United Methodist News Service
HOUSTON—Faith formation, disciple making and social witness lay foundations for healthy congregations.
That’s what speakers told United Methodist leaders at a four-day conference in Houston on building strong churches.
About 1,300 local church and conference leaders from across the United States—including 21 from Southwest Texas—met Jan. 27-30 to learn more about creating and maintaining healthy congregations.
“As conference leaders, we are responsible for helping build healthy local churches that are truly making disciples of Jesus Christ for the transformation of the world,” said the Rev. Karen Greenwaldt, top executive at the General Board of Discipleship.
“Sadly, however, some of our churches aren’t so healthy. We want our churches to be growing, vital and relevant to the needs of the community they serve. And we want conference leaders to have the best collection of resources to build these healthy churches.”
The underlying principle of the event was the “belief that, to be a great leader, we must be spiritually grounded and able to provide effective leadership,” Greenwaldt said.
Greenwaldt’s agency, based in Nashville, Tenn., organized the event, “Healthy Churches Transforming the World.”
A healthy church “is not just simply about being either dead or alive but being a community with vitality and vigor,” wrote Marcia McFee, conference worship leader from Oakland, Calif.
Participants used four “vital signs”—breathing, pulse, blood pressure and temperature—as symbols of vitality while seeking deeper meaning for their lives and their churches.
Eighty-four workshops focused on such topics as stewardship, discipleship/evangelism, conference/church life, communication, racial-ethnic ministries, spiritual leadership, and social witness and mission.
During the event, participants discussed in depth how a healthy church should look and act as well as how they could strengthen the health of their local congregations.

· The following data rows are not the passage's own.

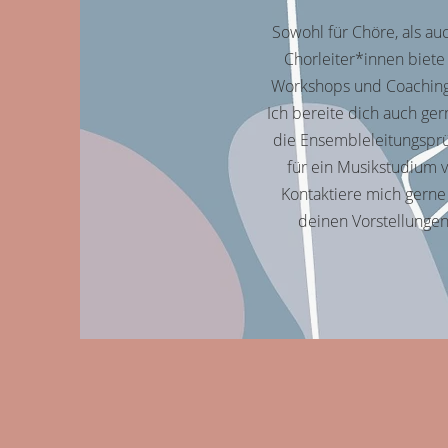
Sowohl für Chöre, als auc
Chorleiter*innen biete
Workshops und Coaching
Ich bereite dich auch ger
die Ensembleleitungspr
für ein Musikstudium v
Kontaktiere mich gerne
deinen Vorstellunge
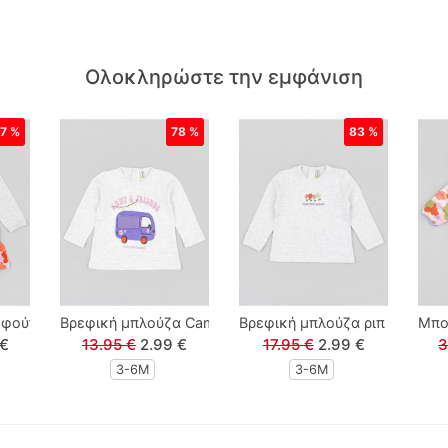
Ολοκληρώστε την εμφάνιση
7 %
78 %
83 %
φούτερ με φλοράλ τελείωμα γκρι
Βρεφική μπλούζα Camp and friends γκρι
Βρεφική μπλούζα ριπ με τύπω
Μπο
 €
13.95 €
2.99 €
17.95 €
2.99 €
3
3-6M
3-6M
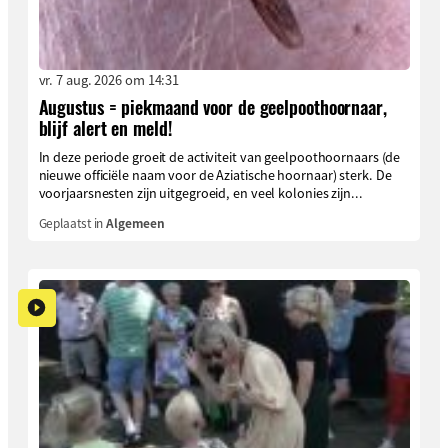
vr. 7 aug. 2026 om 14:31
Augustus = piekmaand voor de geelpoothoornaar,
blijf alert en meld!
In deze periode groeit de activiteit van geelpoothoornaars (de
nieuwe officiële naam voor de Aziatische hoornaar) sterk. De
voorjaarsnesten zijn uitgegroeid, en veel kolonies zijn...
Geplaatst in
Algemeen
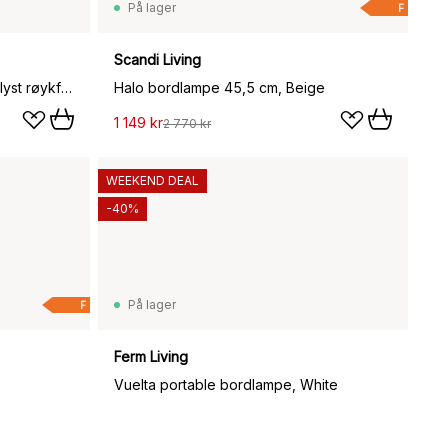
På lager
F
Scandi Living
Bowl bordlampe, Raw copper, lyst røykfarget glass
Halo bordlampe 45,5 cm, Beige
1 149 kr
2 770 kr
WEEKEND DEAL
-40%
På lager
F
Ferm Living
Vuelta portable bordlampe, White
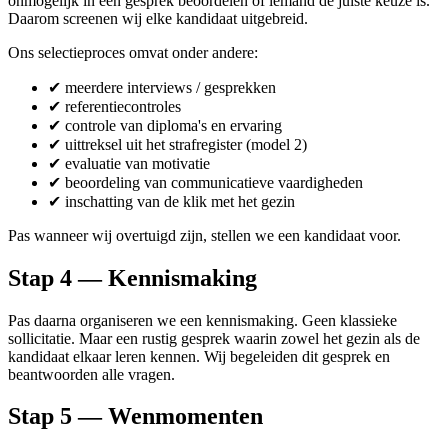
onmogelijk in één gesprek beoordelen of iemand de juiste keuze is.
Daarom screenen wij elke kandidaat uitgebreid.
Ons selectieproces omvat onder andere:
✔ meerdere interviews / gesprekken
✔ referentiecontroles
✔ controle van diploma's en ervaring
✔ uittreksel uit het strafregister (model 2)
✔ evaluatie van motivatie
✔ beoordeling van communicatieve vaardigheden
✔ inschatting van de klik met het gezin
Pas wanneer wij overtuigd zijn, stellen we een kandidaat voor.
Stap 4 — Kennismaking
Pas daarna organiseren we een kennismaking. Geen klassieke
sollicitatie. Maar een rustig gesprek waarin zowel het gezin als de
kandidaat elkaar leren kennen. Wij begeleiden dit gesprek en
beantwoorden alle vragen.
Stap 5 — Wenmomenten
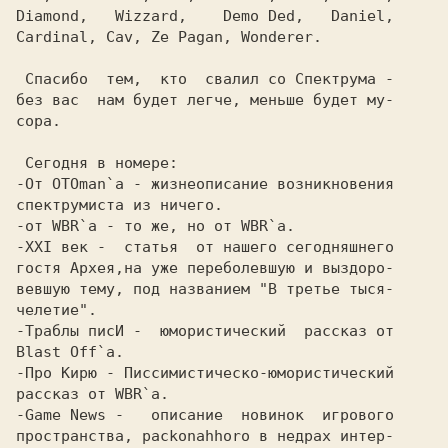
Diamond,   Wizzard,    Demo Ded,   Daniel,

Cardinal, Cav, Ze Pagan, Wonderer. 
 Спасибо  тем,  кто  свалил со Спектрума -

без вас  нам будет легче, меньше будет му-

сора.                                     

 Сегодня в номере:  
-От OTOman`a
 - жизнеописание возникновения

-от WBR`a 
-XXI век
 -  статья  от нашего сегодняшнего

гостя Архея,на уже пеpеболевшую и выздоpо-

вевшую тему, под названием "В третье тыся-

-Траблы писИ
 -  юмористический  рассказ от

-Про Киpю 
- Писсимистическо-юмористический

-Game News 
-   описание  новинок  игрового

пространства, packonahhoro в недрах интер-
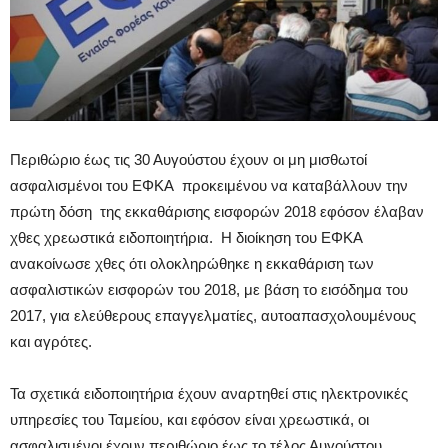
Περιθώριο έως τις 30 Αυγούστου έχουν οι μη μισθωτοί
ασφαλισμένοι του ΕΦΚΑ προκειμένου να καταβάλλουν την
πρώτη δόση της εκκαθάρισης εισφορών 2018 εφόσον έλαβαν
χθες χρεωστικά ειδοποιητήρια. Η διοίκηση του ΕΦΚΑ
ανακοίνωσε χθες ότι ολοκληρώθηκε η εκκαθάριση των
ασφαλιστικών εισφορών του 2018, με βάση το εισόδημα του
2017, για ελεύθερους επαγγελματίες, αυτοαπασχολουμένους
και αγρότες.
Τα σχετικά ειδοποιητήρια έχουν αναρτηθεί στις ηλεκτρονικές
υπηρεσίες του Ταμείου, και εφόσον είναι χρεωστικά, οι
ασφαλισμένοι έχουν περιθώριο έως το τέλος Αυγούστου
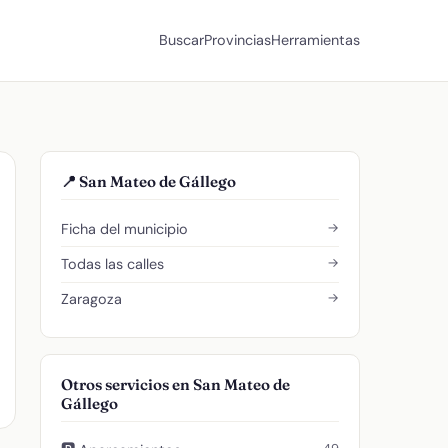
Buscar
Provincias
Herramientas
📍 San Mateo de Gállego
→
Ficha del municipio
→
Todas las calles
→
Zaragoza
Otros servicios en San Mateo de
Gállego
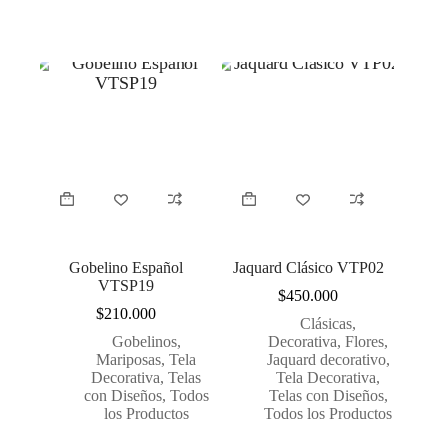
Gobelino Español
Jaquard Clásico VTP02
VTSP19
$
450.000
$
210.000
Clásicas
,
Gobelinos
,
Decorativa
,
Flores
,
Mariposas
,
Tela
Jaquard decorativo
,
Decorativa
,
Telas
Tela Decorativa
,
con Diseños
,
Todos
Telas con Diseños
,
los Productos
Todos los Productos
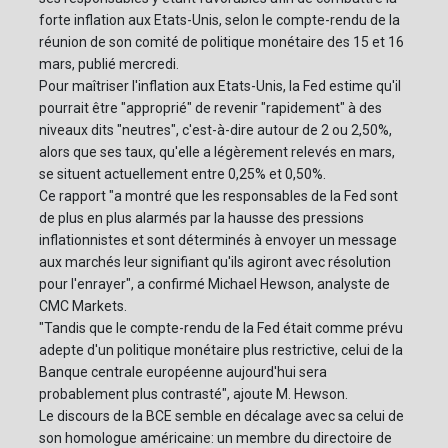
forte inflation aux Etats-Unis, selon le compte-rendu de la
réunion de son comité de politique monétaire des 15 et 16
mars, publié mercredi.
Pour maîtriser l'inflation aux Etats-Unis, la Fed estime qu'il
pourrait être "approprié" de revenir "rapidement" à des
niveaux dits "neutres", c'est-à-dire autour de 2 ou 2,50%,
alors que ses taux, qu'elle a légèrement relevés en mars,
se situent actuellement entre 0,25% et 0,50%.
Ce rapport "a montré que les responsables de la Fed sont
de plus en plus alarmés par la hausse des pressions
inflationnistes et sont déterminés à envoyer un message
aux marchés leur signifiant qu'ils agiront avec résolution
pour l'enrayer", a confirmé Michael Hewson, analyste de
CMC Markets.
"Tandis que le compte-rendu de la Fed était comme prévu
adepte d'un politique monétaire plus restrictive, celui de la
Banque centrale européenne aujourd'hui sera
probablement plus contrasté", ajoute M. Hewson.
Le discours de la BCE semble en décalage avec sa celui de
son homologue américaine: un membre du directoire de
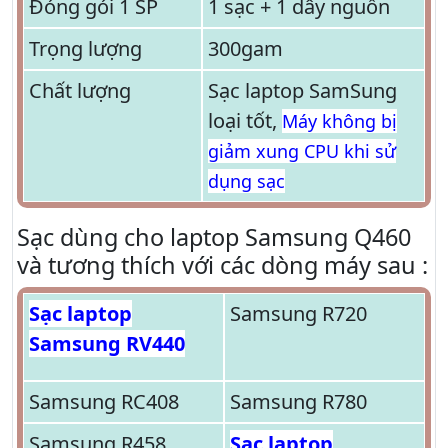
Đóng gói 1 SP
1 sạc + 1 dây nguồn
Trọng lượng
300gam
Chất lượng
Sạc laptop SamSung
loại tốt,
Máy không bị
giảm xung CPU khi sử
dụng sạc
Sạc dùng cho laptop Samsung Q460
và tương thích với các dòng máy sau :
Sạc laptop
Samsung R720
Samsung RV440
Samsung RC408
Samsung R780
Samsung R458
Sạc laptop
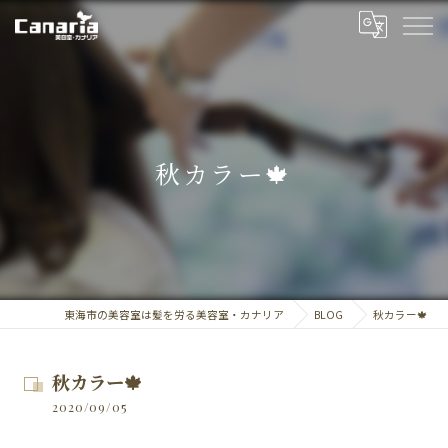
秋カラー🍁
東海市の美容室は髪を労る美容室・カナリア
BLOG
秋カラー🍁
秋カラー🍁
2020/09/05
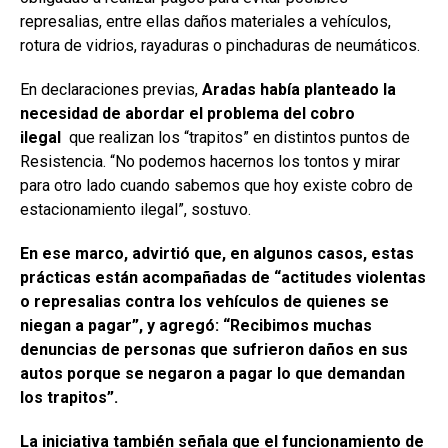
represalias, entre ellas daños materiales a vehículos,
rotura de vidrios, rayaduras o pinchaduras de neumáticos.
En declaraciones previas,
Aradas había planteado la
necesidad de abordar el problema del cobro
ilegal
que realizan los “trapitos” en distintos puntos de
Resistencia. “No podemos hacernos los tontos y mirar
para otro lado cuando sabemos que hoy existe cobro de
estacionamiento ilegal”, sostuvo.
En ese marco, advirtió que, en algunos casos, estas
prácticas están acompañadas de “actitudes violentas
o represalias contra los vehículos de quienes se
niegan a pagar”, y agregó: “Recibimos muchas
denuncias de personas que sufrieron daños en sus
autos porque se negaron a pagar lo que demandan
los trapitos”.
La iniciativa también señala que el funcionamiento de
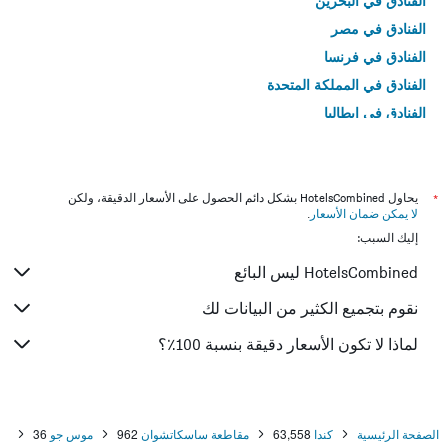
الفنادق في البحرين
الفنادق في مصر
الفنادق في فرنسا
الفنادق في المملكة المتحدة
الفنادق في إيطاليا
الفنادق في تايلاند
*
يحاول HotelsCombined بشكل دائم الحصول على الأسعار الدقيقة، ولكن
لا يمكن ضمان الأسعار
.
إليك السبب:
HotelsCombined ليس البائع
نقوم بتجميع الكثير من البيانات لك
لماذا لا تكون الأسعار دقيقة بنسبة 100٪؟
الصفحة الرئيسية
كندا
63,558
مقاطعة ساسكاتشوان
962
موس جو
36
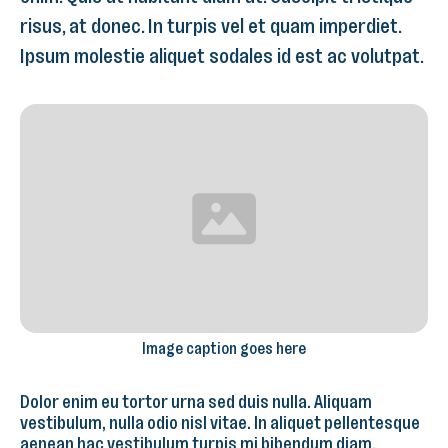
risus, at donec. In turpis vel et quam imperdiet.
Ipsum molestie aliquet sodales id est ac volutpat.
Image caption goes here
Dolor enim eu tortor urna sed duis nulla. Aliquam
vestibulum, nulla odio nisl vitae. In aliquet pellentesque
aenean hac vestibulum turpis mi bibendum diam.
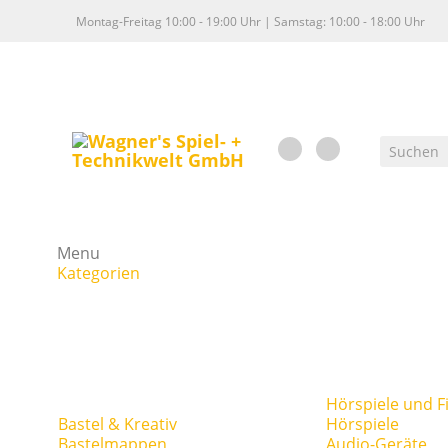
Montag-Freitag 10:00 - 19:00 Uhr | Samstag: 10:00 - 18:00 Uhr
Menu
Kategorien
Hörspiele und F
Bastel & Kreativ
Hörspiele
Bastelmappen
Audio-Geräte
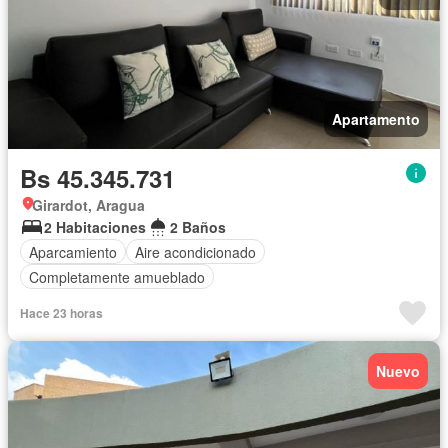
Apartamento
Bs 45.345.731
Girardot, Aragua
2 Habitaciones
2 Baños
Aparcamiento
Aire acondicionado
Completamente amueblado
Hace 23 horas
Nuevo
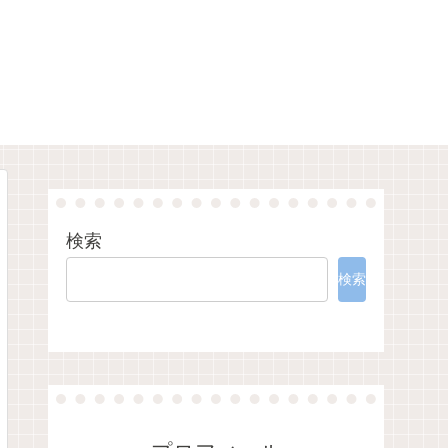
検索
検索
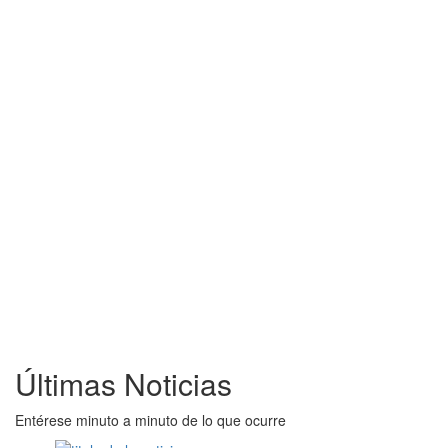
Últimas Noticias
Entérese minuto a minuto de lo que ocurre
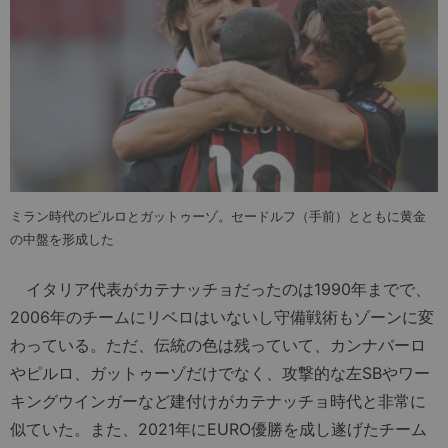
ミラン時代のピルロとガットゥーゾ。セードルフ（手前）とともに黄金
の中盤を形成した
イタリア代表がカテナッチョだったのは1990年までで、
2006年のチームにリベロはいないし守備戦術もゾーンに変
わっている。ただ、伝統の色は残っていて、カンナバーロ
やピルロ、ガットゥーゾだけでなく、攻撃的な左SBやワー
キングウインガーなど建付けがカテナッチョ時代と非常に
似ていた。また、2021年にEURO優勝を成し遂げたチーム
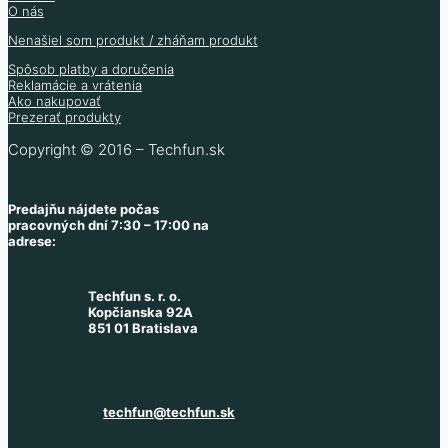
O nás
Nenašiel som produkt / zháňam produkt
Spôsob platby a doručenia
Reklamácie a vrátenia
Ako nakupovať
Prezerať produkty
Copyright © 2016 – Techfun.sk
Predajňu nájdete počas
pracovných dní 7:30 – 17:00 na
adrese:
Techfun s. r. o.
Kopčianska 92A
851 01 Bratislava
techfun@techfun.sk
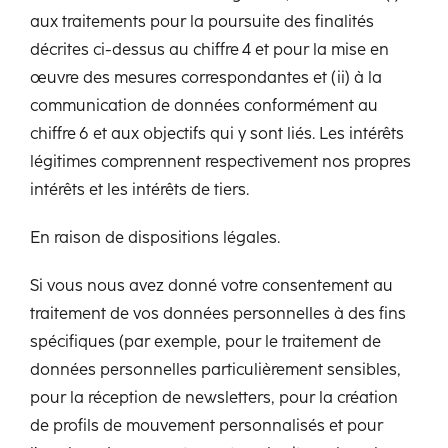
aux traitements pour la poursuite des finalités
décrites ci-dessus au chiffre 4 et pour la mise en
œuvre des mesures correspondantes et (ii) à la
communication de données conformément au
chiffre 6 et aux objectifs qui y sont liés. Les intérêts
légitimes comprennent respectivement nos propres
intérêts et les intérêts de tiers.
En raison de dispositions légales.
Si vous nous avez donné votre consentement au
traitement de vos données personnelles à des fins
spécifiques (par exemple, pour le traitement de
données personnelles particulièrement sensibles,
pour la réception de newsletters, pour la création
de profils de mouvement personnalisés et pour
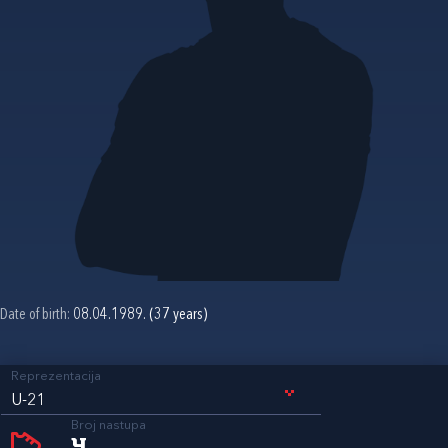
Date of birth:
08.04.1989. (37 years)
Reprezentacija
U-21
Broj nastupa
4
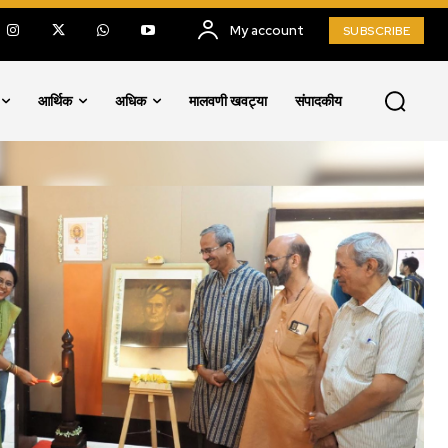
My account
SUBSCRIBE
आर्थिक
अधिक
मालवणी खवट्या
संपादकीय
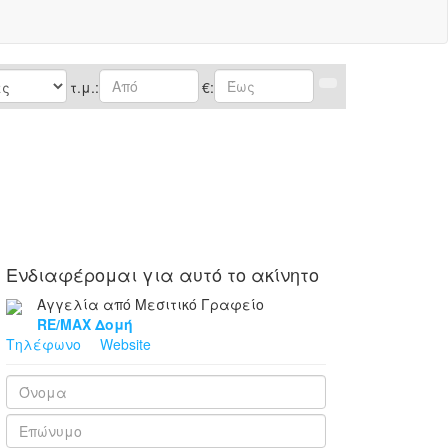
τ.μ.:
€:
Ενδιαφέρομαι
για αυτό το ακίνητο
Αγγελία από Μεσιτικό Γραφείο
RE/MAX Δομή
Τηλέφωνο
Website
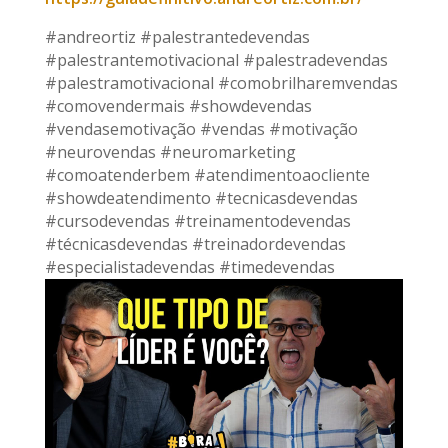
#andreortiz #palestrantedevendas
#palestrantemotivacional #palestradevendas
#palestramotivacional #comobrilharemvendas
#comovendermais #showdevendas
#vendasemotivação #vendas #motivação
#neurovendas #neuromarketing
#comoatenderbem #atendimentoaocliente
#showdeatendimento #tecnicasdevendas
#cursodevendas #treinamentodevendas
#técnicasdevendas #treinadordevendas
#especialistadevendas #timedevendas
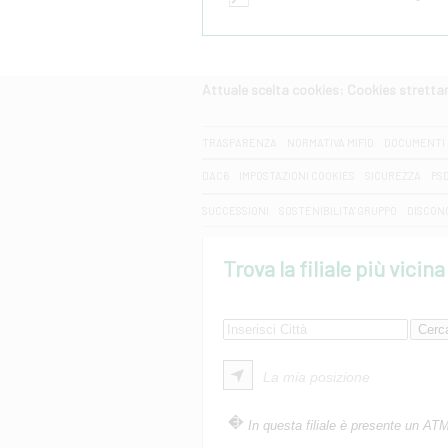
Attuale scelta cookies: Cookies strett
CERCA
TRASPARENZA
NORMATIVA MIFID
DOCUMENTI 
DAC6
IMPOSTAZIONI COOKIES
SICUREZZA
PS
SUCCESSIONI
SOSTENIBILITA' GRUPPO
DISCON
Trova la filiale più vicina
La mia posizione
In questa filiale è presente un AT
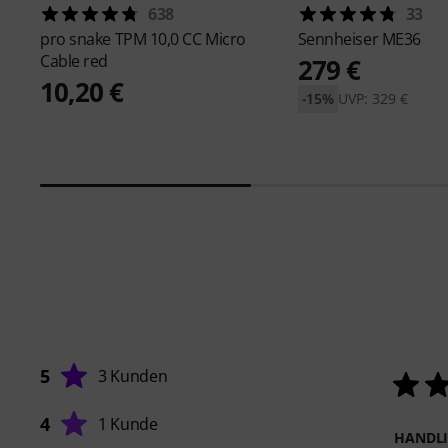
638
33
pro snake
TPM 10,0 CC Micro
Sennheiser
ME36
Cable red
279 €
10,20 €
-15%
UVP: 329 €
5
3 Kunden
4
1 Kunde
HANDL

The conference emphasized that the health of a congregation isn’t about size or number of members but about faith formation, disciple making and social witness.
Bishop Gregory Palmer of the Iowa Episcopal Area encouraged the audience to find harmony between self-piety and social activism.
“Do not think for a minute that God gives you a choice between one or the other,” Palmer said. “We are called to strive for both.”
Palmer stressed that the church shouldn’t have “worship wars” but that all types of worship services should be full of authentic praise.
The Rev. Leslie Griffiths, dean of the Wesley Chapel in London, addressed social justice. He described how he could see the cemetery where Susanna Wesley, mother of Methodism’s founders, John and Charles Wesley, is buried.
This proximity, he said, is a reminder of the need for continuing Wesley’s work on education and social justice.
“When I am asked why I am a Methodist, without hesitation I reply that the combination of the belief in a personal God and working toward social justice is utterly intoxicating,” Griffiths said.
During the gathering, volunteers from the event bought more than 300 sack lunches at a local McDonald’s and delivered them to homeless people. Volunteers invited the people they met to the conference’s banquet that evening. About 100 guests participated in the evening meal and worship.
The “Healthy Churches” conference was the successor of jurisdictional training events that had been conducted every four years by the General Council on Ministries. It was dissolved by the 2004 General Conference.